= Tasks to carry out =
1) In the overview of key disability concepts, which model of disability does the plan use?
2) Please go on with the overview of key disability concepts from the point where it stops.

= Page text =
----

Overview of Key Concepts

Definition of disability

Disability is a term covering personal impairments, activity limitations, and participation restrictions. It can result from accidents, injuries, congenital conditions, genetics, long-term conditions, and health issues. It is important to note that disabilities can be visible or hidden (e.g. mobility, learning, communication).

We use the definition of disability that is used by the Ministry of Health, the Ministry of Social Development, and the General Census which determines disability funding criteria. Disability is defined as any self-perceived limitation in activity resulting from a long-term condition or health problem.

Social vs the medical models as they apply to disability

The social model of disability used in this plan determines that the barriers experienced by disabled people are caused by how society is organised rather than by a person’s impairment or difference.

----

= Data listing =

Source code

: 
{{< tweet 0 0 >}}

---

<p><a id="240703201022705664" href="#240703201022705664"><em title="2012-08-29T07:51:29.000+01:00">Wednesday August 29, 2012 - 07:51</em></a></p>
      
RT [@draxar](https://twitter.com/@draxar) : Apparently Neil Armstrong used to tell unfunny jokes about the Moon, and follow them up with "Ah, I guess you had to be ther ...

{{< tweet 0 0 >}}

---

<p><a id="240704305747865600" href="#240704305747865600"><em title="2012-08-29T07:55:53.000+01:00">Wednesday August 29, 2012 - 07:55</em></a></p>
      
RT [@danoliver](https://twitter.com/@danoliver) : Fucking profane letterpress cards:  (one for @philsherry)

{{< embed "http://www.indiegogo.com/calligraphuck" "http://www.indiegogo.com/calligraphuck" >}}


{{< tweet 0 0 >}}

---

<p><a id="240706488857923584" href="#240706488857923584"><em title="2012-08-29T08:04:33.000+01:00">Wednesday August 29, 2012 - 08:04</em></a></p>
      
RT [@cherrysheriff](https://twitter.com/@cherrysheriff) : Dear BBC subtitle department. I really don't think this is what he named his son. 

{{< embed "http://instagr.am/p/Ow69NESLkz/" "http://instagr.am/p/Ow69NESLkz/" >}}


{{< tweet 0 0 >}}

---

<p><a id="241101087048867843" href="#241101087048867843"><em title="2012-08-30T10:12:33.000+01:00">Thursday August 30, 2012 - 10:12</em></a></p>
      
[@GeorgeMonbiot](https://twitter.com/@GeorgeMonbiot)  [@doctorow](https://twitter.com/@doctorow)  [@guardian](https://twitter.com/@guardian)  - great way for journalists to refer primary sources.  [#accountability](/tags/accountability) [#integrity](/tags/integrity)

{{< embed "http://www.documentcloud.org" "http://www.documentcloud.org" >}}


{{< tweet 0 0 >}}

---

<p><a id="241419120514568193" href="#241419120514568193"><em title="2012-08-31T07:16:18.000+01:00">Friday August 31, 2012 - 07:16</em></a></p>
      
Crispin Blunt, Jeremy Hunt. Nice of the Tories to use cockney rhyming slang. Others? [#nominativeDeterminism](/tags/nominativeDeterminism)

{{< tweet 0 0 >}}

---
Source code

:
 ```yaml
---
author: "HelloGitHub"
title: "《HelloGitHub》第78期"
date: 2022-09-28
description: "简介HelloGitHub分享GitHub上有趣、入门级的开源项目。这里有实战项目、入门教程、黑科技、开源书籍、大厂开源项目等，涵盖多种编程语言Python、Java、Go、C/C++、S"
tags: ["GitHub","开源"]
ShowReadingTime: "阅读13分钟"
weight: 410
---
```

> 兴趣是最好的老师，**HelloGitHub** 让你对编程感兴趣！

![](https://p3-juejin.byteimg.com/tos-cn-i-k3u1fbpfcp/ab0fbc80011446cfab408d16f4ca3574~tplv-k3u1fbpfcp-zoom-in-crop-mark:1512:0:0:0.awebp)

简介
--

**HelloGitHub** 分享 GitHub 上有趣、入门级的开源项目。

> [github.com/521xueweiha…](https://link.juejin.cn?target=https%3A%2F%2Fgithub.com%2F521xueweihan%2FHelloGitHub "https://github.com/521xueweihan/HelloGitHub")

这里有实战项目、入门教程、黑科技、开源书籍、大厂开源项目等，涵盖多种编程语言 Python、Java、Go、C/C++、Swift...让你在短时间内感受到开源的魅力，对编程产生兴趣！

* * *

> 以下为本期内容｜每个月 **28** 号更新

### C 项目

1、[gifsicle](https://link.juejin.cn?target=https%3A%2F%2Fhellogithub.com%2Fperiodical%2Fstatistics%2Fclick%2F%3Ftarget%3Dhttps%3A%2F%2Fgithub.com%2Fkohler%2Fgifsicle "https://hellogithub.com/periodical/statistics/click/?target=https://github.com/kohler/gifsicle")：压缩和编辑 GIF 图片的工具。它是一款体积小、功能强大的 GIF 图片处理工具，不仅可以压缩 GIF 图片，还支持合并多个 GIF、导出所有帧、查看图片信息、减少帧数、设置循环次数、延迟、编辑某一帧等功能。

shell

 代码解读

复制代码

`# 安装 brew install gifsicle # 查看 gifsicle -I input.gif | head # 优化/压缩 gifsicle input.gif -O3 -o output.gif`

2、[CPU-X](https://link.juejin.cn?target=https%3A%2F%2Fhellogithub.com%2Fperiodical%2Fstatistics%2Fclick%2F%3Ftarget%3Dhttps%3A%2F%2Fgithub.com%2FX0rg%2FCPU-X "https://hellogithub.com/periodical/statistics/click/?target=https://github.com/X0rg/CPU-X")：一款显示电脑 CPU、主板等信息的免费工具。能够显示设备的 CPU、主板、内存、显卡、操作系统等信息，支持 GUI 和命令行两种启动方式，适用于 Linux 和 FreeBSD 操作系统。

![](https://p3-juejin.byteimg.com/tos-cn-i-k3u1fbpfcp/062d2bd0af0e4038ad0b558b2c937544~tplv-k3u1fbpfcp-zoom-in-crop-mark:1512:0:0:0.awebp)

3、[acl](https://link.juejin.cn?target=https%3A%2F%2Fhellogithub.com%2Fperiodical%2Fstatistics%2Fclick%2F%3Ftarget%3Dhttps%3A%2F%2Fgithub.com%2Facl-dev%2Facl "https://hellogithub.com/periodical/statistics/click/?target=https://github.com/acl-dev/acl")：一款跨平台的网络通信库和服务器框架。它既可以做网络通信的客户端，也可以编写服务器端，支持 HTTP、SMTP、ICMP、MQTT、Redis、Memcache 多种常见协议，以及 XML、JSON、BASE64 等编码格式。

----

= Answers to each task =
1) The plan uses the social model of disability.

2)
Focusing on the impairments, disability, and a health service response typifies a medical model approach. Disabled people developed the social model of disability because the traditional medical model did not explain their personal experience of disability or help to develop more inclusive ways of living.

Why we refer to ‘disabled people’ and tāngata whaikaha Māori

In New Zealand, we use the term disabled people. During the development of the New Zealand Disability Strategy, there was much discussion and consultation on the language used. In the end, ‘disabled people’ was chosen, rather than, for example, ‘a person with disability’, ‘people with disabilities’ or ‘people with experience of disability’. The reasoning was that:

  • people are people first,
  • they are people with impairments e.g. a person with a vision impairment, or a hearing loss, or limited mobility. The attitudinal and physical barriers in the world we live in disables them, and
  • they are disabled people (or, more accurately, people disabled by the way we build and organise our world). ‘Disabled’ refers to things outside the person that impact on them and put barriers in the way of their participation.

Tāngata whaikaha Māori refers exclusively to disabled Māori. When referring to the whole disabled population we use tāngata whaikaha Māori/Disabled people.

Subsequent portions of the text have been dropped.